Reproduce the records that follow with "Style note" changed to "Format rule" wherever it occurs, and keep everything else unchanged. Leave the pictures out.

§ **Data supplied**
####################

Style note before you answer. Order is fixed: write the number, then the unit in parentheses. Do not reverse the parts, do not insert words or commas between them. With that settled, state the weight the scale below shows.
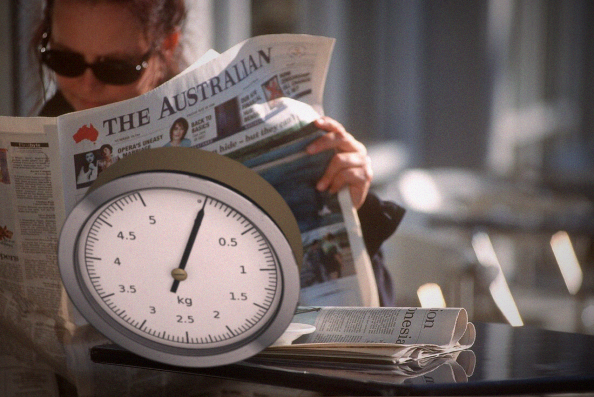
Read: 0 (kg)
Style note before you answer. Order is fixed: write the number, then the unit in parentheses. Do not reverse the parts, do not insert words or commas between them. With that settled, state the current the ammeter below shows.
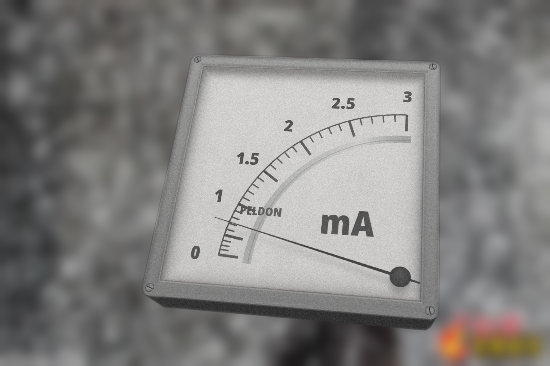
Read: 0.7 (mA)
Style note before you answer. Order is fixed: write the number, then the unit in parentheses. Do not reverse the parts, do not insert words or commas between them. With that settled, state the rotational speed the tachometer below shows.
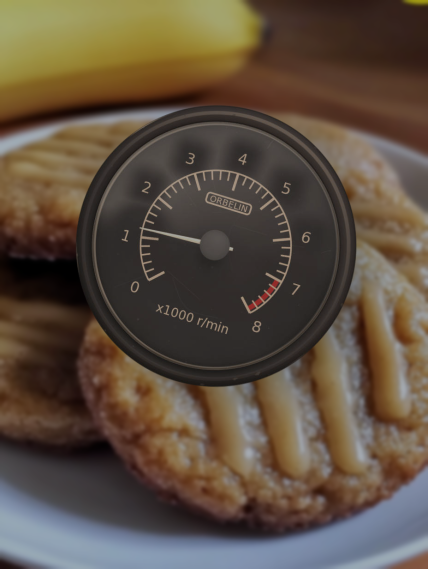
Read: 1200 (rpm)
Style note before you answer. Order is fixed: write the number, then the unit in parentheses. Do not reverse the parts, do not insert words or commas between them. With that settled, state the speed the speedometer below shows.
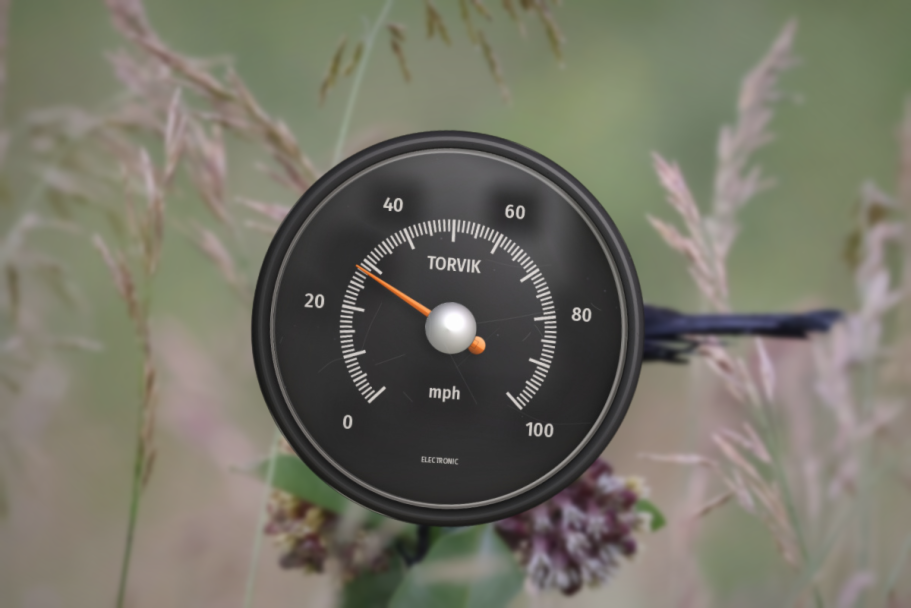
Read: 28 (mph)
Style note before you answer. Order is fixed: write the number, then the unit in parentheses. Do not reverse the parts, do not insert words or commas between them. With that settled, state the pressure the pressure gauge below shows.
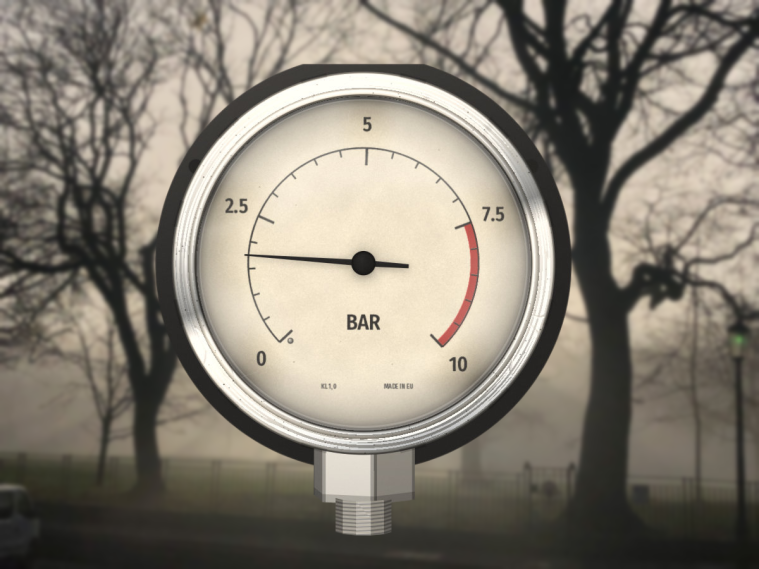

####################

§ **Reply**
Format rule before you answer. Order is fixed: write the number, then the unit in parentheses. Do not reverse the parts, do not insert words or commas between them. With that settled, state the weight the scale below shows.
Read: 0 (kg)
Format rule before you answer. Order is fixed: write the number, then the unit in parentheses. Do not reverse the parts, do not insert words or commas between them. With that settled, state the current the ammeter below shows.
Read: 0.7 (mA)
Format rule before you answer. Order is fixed: write the number, then the unit in parentheses. Do not reverse the parts, do not insert words or commas between them. With that settled, state the rotational speed the tachometer below shows.
Read: 1200 (rpm)
Format rule before you answer. Order is fixed: write the number, then the unit in parentheses. Do not reverse the parts, do not insert words or commas between them. With that settled, state the speed the speedometer below shows.
Read: 28 (mph)
Format rule before you answer. Order is fixed: write the number, then the unit in parentheses. Do not reverse the parts, do not insert words or commas between them. With that settled, state the pressure the pressure gauge below shows.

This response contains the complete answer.